*** Material for the task ***

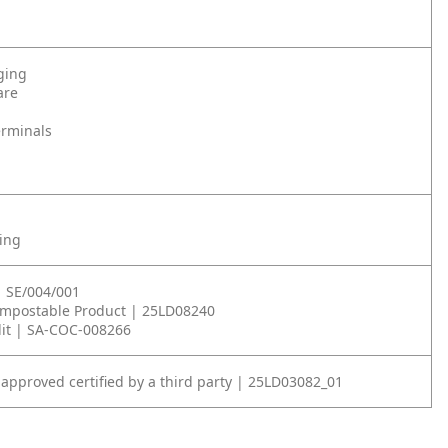
ging
are
erminals
ning
| SE/004/001
ompostable Product | 25LD08240
it | SA-COC-008266
 approved certified by a third party | 25LD03082_01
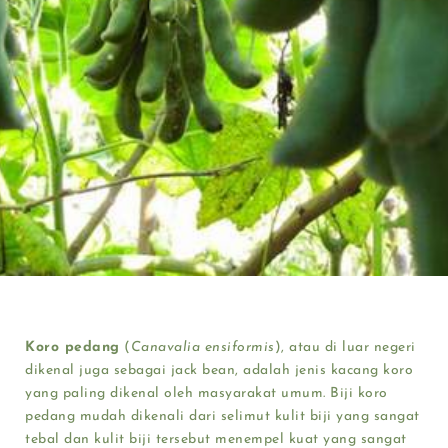
Koro pedang
(
Canavalia ensiformis
), atau di luar negeri
dikenal juga sebagai jack bean, adalah jenis kacang koro
yang paling dikenal oleh masyarakat umum. Biji koro
pedang mudah dikenali dari selimut kulit biji yang sangat
tebal dan kulit biji tersebut menempel kuat yang sangat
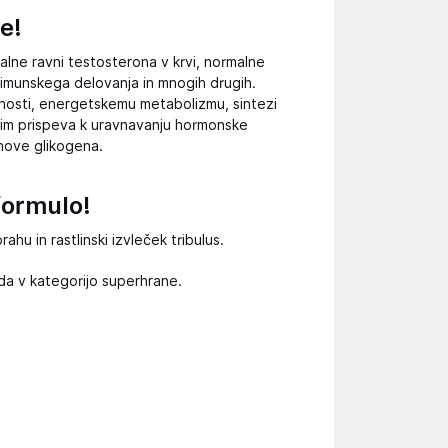
e!
alne ravni testosterona v krvi, normalne
 imunskega delovanja in mnogih drugih.
panosti, energetskemu metabolizmu, sintezi
ugim prispeva k uravnavanju hormonske
nove glikogena.
formulo!
u in rastlinski izvleček tribulus.
da v kategorijo superhrane.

*** End of Material for the task ***

#### [Task brief]
Filter the entries down to the lines holding the string "kulit". Copy each of those lines.

#### [Written reply]
pedang mudah dikenali dari selimut kulit biji yang sangat
tebal dan kulit biji tersebut menempel kuat yang sangat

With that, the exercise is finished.